2005 was the year when more than 50% of US workers’ occupations involved non-routine cognitive work, that long-awaited milestone. – Stowe Boyd
“Work has become distributed, discontinuous, and decentralized, hence, 3D”, says Stowe. As hyperlinks subvert hierarchy, so does work fragmentation subvert organizations. Given the nature of 3D work, it may be possible that we are witnessing the end of the corporation as a wealth-generation machine, just as its current power seems to have no limits.
In knowledge-based work the primary unit of value creation has shifted from the organization to the individual. Work is modularized and distributed globally across algorithms and human work. – Ross Dawson
Stowe Boyd calls this the rise of the emergent business. We can look at this change from the perspective of knowledge networks, in which most of us will be working, whether we are farmers or software engineers. A knowledge network in balance is founded on openness which enables transparency. This in turn fosters a diversity of ideas, and promotes innovative thinking. The emergent property of all of these exchanges is trust.
In an economy based on trusted knowledge networks of individuals, the role of the organization may revert to merely a supporting one. We might even see corporations bidding for the privilege of supporting knowledge networks. This is quite the opposite from today, where someone recently stated on a forum that 95% of companies are not in the top 5%, yet they all demand the top 5% of talent. Perhaps in the future companies will have to fight for talent.

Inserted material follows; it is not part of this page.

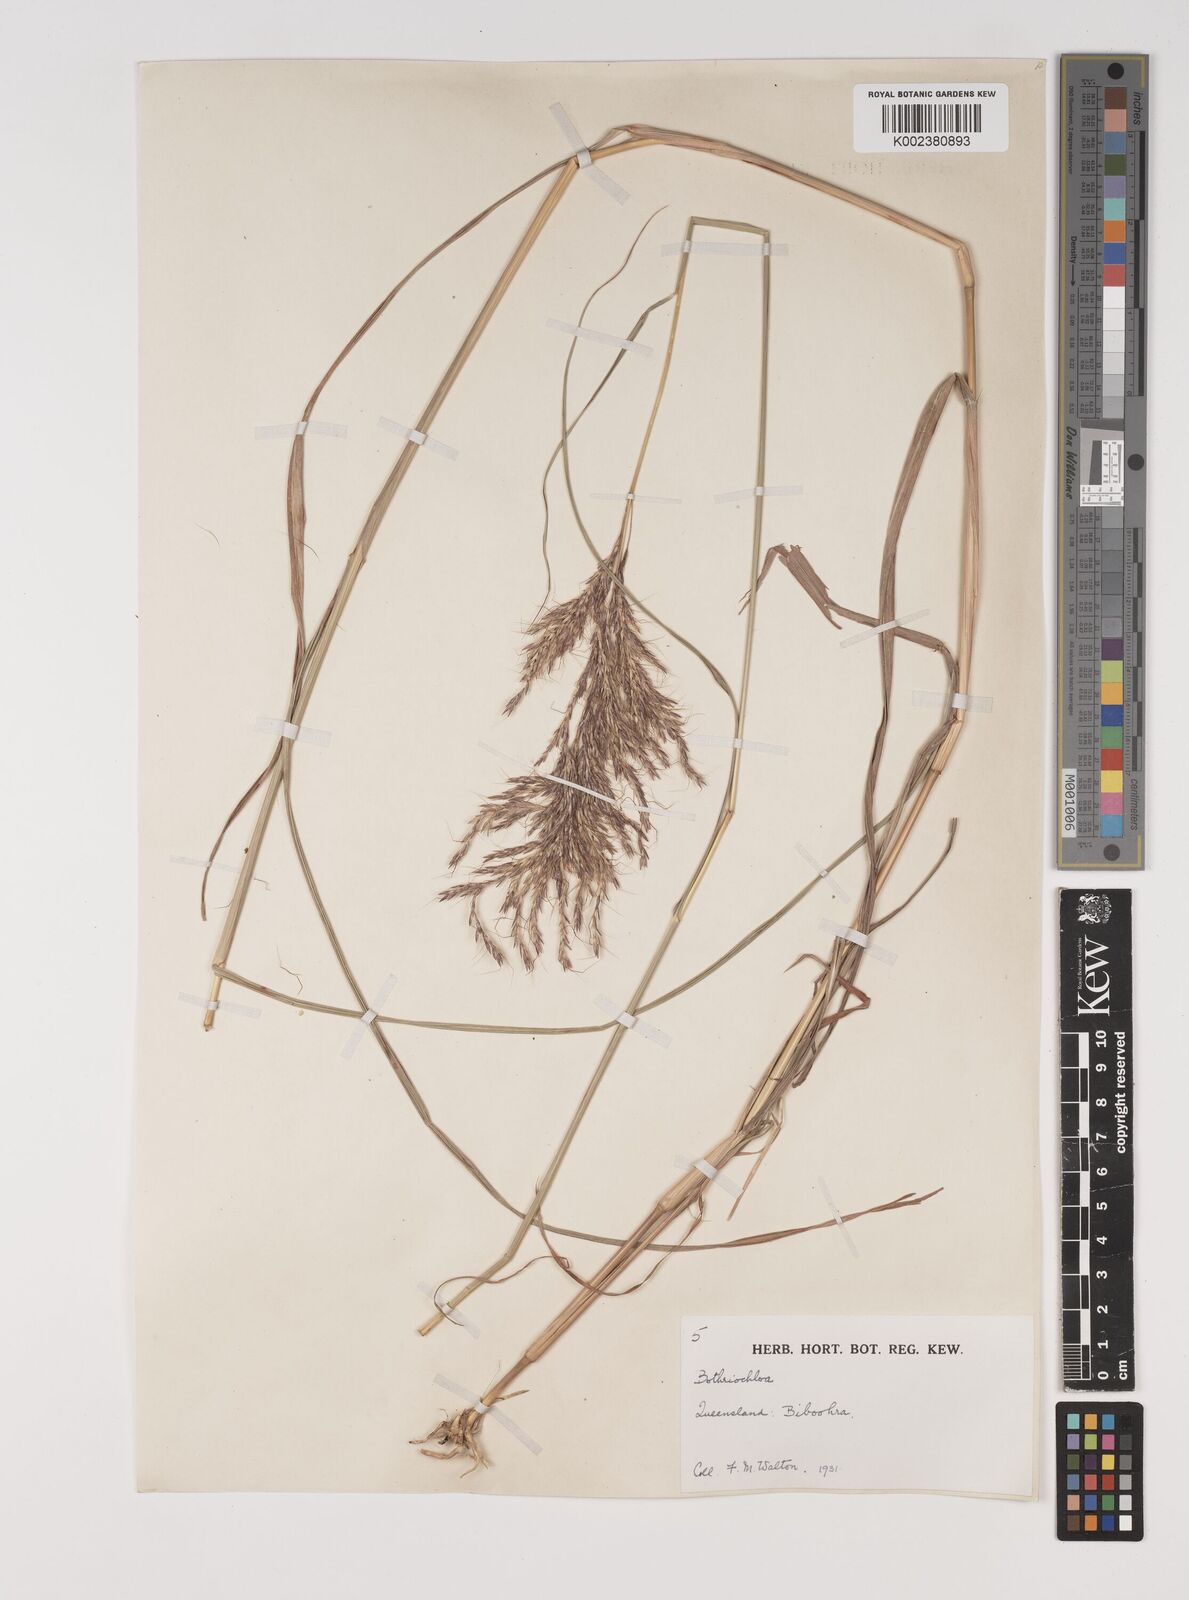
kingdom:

As more people work in distributed networks they may realize how little they have to gain from organizations. If autonomy, mastery, and a sense of purpose motivate people to work, as Dan Pink says, then networks are a much better vehicle for rewarding work than organizations can ever be. It’s the difference between intrinsic and extrinsic motivation. While the industrial era, based on the principles of scientific management, used extrinsic rewards, the network era requires personal motivation. Organizations, driven by external and formal direction, cannot compete with self-motivated and connected workers in the network era.